Saba Saba Day on 7 July celebrates various historic holidays in East Africa, particularly in Tanzania and Kenya. The name Saba Saba is symbolic and is Swahili for seven seven, which translates to the 7th day of the 7th month of the year.

In Tanzania, Saba Saba Day commemorates the Dar es Salaam International Trade Fair held annually on this date in the Saba Saba grounds near Kurasini in Dar es Salaam, Tanzania.

Also known as 'Dar es Salaam International Trade Fair Day', this day is a national public holiday in Tanzania that commemorates the 1954 date when the Tanganyika African National Union (TANU) was founded. This is an important date in Tanzania's fight for independence from the British.

==Kenya==
===1990 protests===
In Kenya, Saba Saba Day is remembered as the day on which nation-wide protests took place at Kamukunji grounds in Nairobi. On 7 July 1990, Kenyans took to the streets to demand free elections. The politicians who had called for the protests, Kenneth Matiba and Charles Rubia, were arrested on 2nd July, days before the protest day. Other organisers of the day such as James Orengo, Njeru Gathangu, John Khaminwa, Gitobu Imanyara, George Anyona and Raila Odinga were beaten up and detained by the then president Daniel arap Moi.

===Annual protests===
Every year on 7 July, commemorative demonstrations occur in honour of the 1990 protests.

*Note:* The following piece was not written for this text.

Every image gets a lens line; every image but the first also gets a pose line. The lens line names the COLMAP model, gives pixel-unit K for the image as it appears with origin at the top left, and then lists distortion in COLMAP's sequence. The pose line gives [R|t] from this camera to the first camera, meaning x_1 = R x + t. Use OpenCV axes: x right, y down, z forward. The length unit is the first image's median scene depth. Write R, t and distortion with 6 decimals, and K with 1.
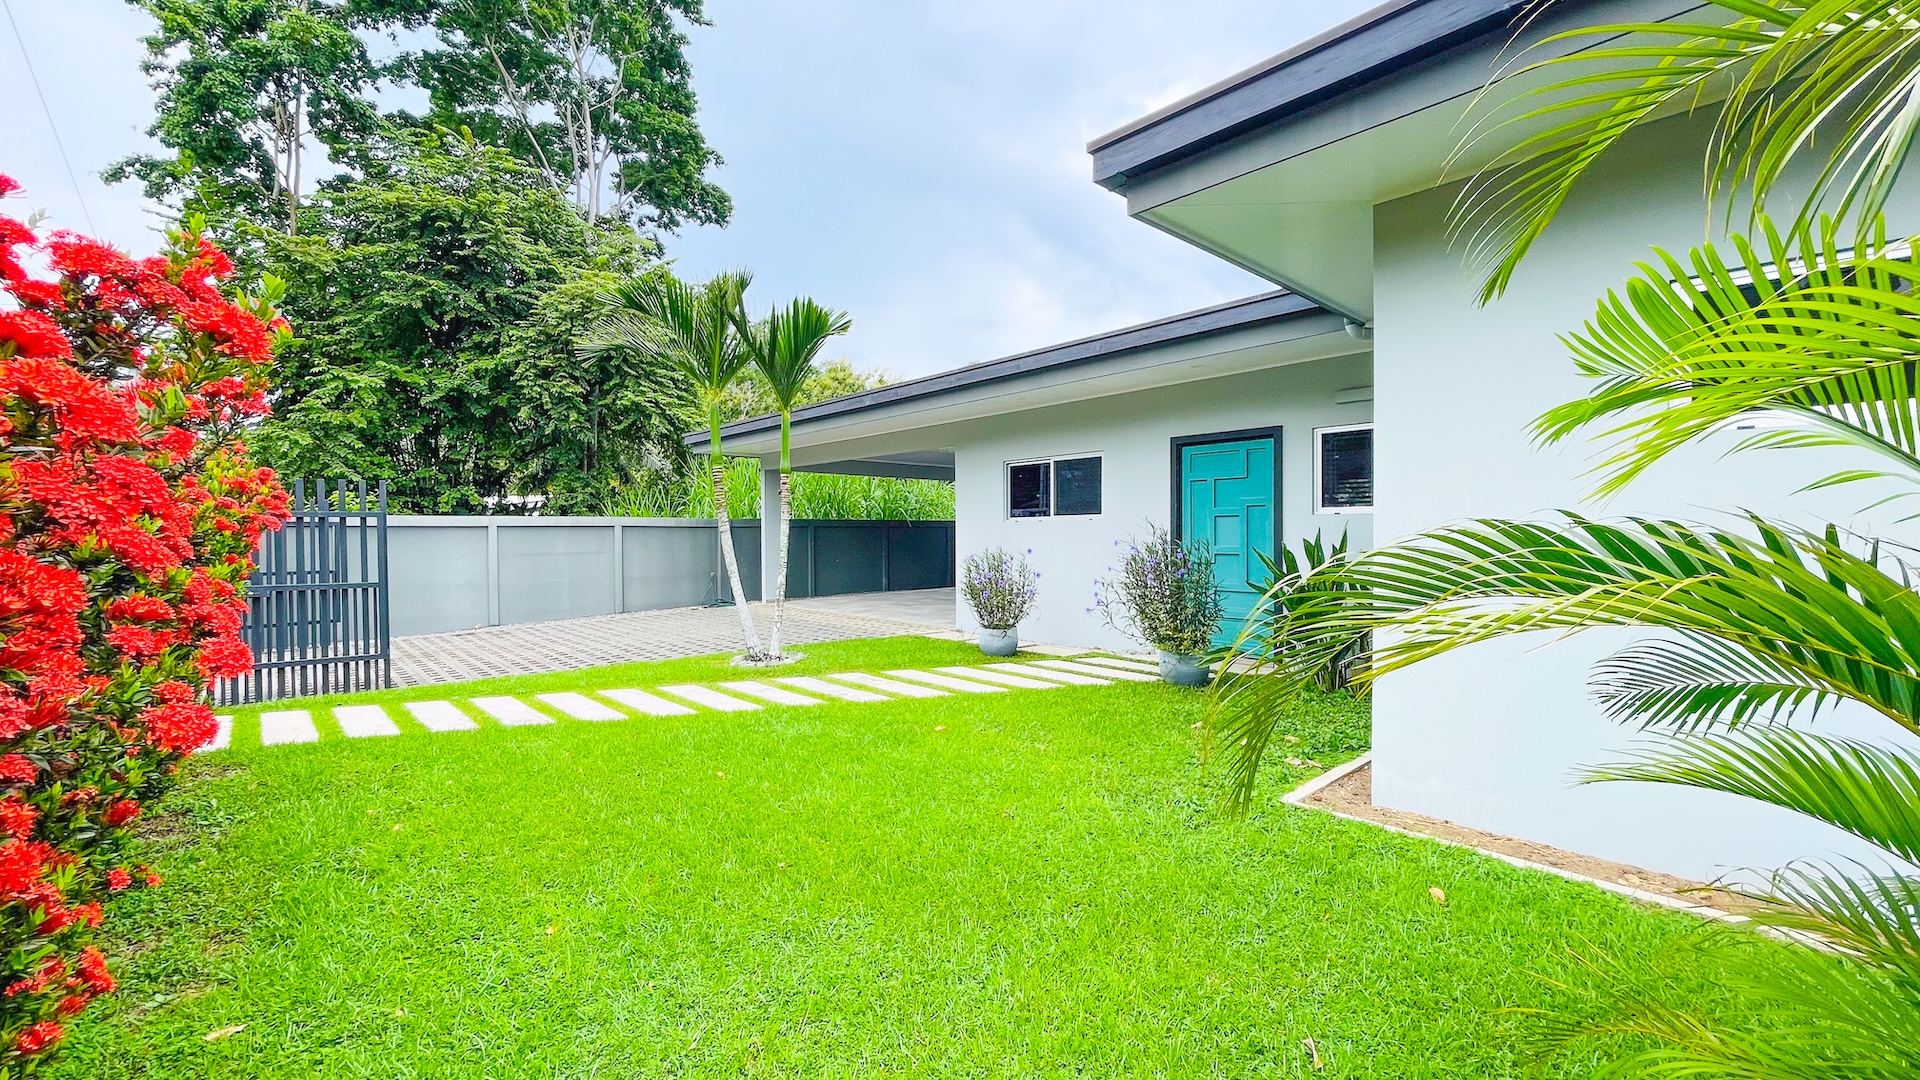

In present day Kenya, Saba Saba has taken on a new meaning, with opposition leaders, human rights defenders (HRDs) and civil society organisations such as Inuka Kenya Ni Sisi, Kenya Human Rights Commission, National Coalition for Human Rights Defenders, the Social Justice Centres' Working Group and Mathare Social Justice Center among others asking for respect of the constitution, an end to police brutality and killings, advocating for a favourable legal and policy environment in Kenya.

On the 30th anniversary of the Saba Saba in 2020, the Kenyan police teargassed and arrested activists who had taken to the streets to demand for basic rights, as well as clean water, good housing and an end to abuse from those who are in power.

On 7 July 2025 which marked the 35th anniversary, the day was marked with demonstrations across the country, continuing the 2025 Kenyan protests. Human rights groups and protestors, primarily from Generation Z, took to the streets to demand good governance, respect to democracy and an end to police brutality and extrajudicial killings. The Kenya Police killed at least six people during the demonstrations, some of whom were not participating in them. The youngest victim was a 12-year-old girl, Bridgit Njoki, that was watching television at home. She was allegedly killed by a stray police bullet.

On 7 July 2026, 10 people were arrested for participating in the commemorative protests without notice to the Kenya Police. Of the arrested were six activits: Dickson Muli, James Bota, Dennis Kimani, Mulinge Muteti, Michael Ngige and Julius Kamau. They were charged on 8 July at the Milimani Law Court with obstruction of traffic. All six denied the charges. They were released on a bond of Ksh10,000 with an alternative cash bail of Ksh 2,000.